▶ [Task description]: For the records below, output every line from the one holding "Modellieren mit Polymerton" through the final line, unaltered, and no other lines.

Collected data:
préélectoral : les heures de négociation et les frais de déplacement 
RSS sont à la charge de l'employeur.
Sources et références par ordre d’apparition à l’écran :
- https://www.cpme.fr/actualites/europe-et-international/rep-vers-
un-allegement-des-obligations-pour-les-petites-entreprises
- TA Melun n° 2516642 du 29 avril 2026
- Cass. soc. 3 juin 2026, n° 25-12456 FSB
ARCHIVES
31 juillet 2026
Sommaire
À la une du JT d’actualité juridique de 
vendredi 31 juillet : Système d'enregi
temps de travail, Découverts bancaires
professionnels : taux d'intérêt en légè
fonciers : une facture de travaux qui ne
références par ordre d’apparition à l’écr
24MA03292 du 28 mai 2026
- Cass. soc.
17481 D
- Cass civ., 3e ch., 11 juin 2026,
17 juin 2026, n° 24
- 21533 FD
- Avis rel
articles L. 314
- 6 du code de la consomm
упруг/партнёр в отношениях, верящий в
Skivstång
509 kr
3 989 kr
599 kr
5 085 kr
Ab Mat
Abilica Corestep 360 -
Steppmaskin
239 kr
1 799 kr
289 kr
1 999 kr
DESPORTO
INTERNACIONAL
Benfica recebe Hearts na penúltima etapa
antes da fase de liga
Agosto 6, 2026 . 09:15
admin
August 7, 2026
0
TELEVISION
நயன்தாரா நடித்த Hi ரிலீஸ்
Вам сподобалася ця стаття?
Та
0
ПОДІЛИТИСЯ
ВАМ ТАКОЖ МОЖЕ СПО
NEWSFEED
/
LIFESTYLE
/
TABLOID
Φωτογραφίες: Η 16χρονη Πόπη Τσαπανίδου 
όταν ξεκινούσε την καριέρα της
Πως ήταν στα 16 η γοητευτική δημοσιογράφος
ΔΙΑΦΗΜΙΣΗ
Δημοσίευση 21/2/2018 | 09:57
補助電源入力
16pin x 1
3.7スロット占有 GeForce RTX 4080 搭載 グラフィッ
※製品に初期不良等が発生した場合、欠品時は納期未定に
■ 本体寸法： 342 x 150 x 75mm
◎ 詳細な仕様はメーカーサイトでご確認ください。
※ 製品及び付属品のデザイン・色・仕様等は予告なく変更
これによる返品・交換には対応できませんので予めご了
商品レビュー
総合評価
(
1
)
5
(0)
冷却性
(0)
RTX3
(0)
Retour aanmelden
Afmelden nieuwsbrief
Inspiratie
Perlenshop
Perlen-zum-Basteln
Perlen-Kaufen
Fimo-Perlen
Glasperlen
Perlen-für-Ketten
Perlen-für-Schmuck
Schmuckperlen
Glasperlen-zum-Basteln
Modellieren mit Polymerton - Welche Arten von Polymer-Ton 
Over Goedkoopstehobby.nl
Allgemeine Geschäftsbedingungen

▶ [Task response]:
Modellieren mit Polymerton - Welche Arten von Polymer-Ton 
Over Goedkoopstehobby.nl
Allgemeine Geschäftsbedingungen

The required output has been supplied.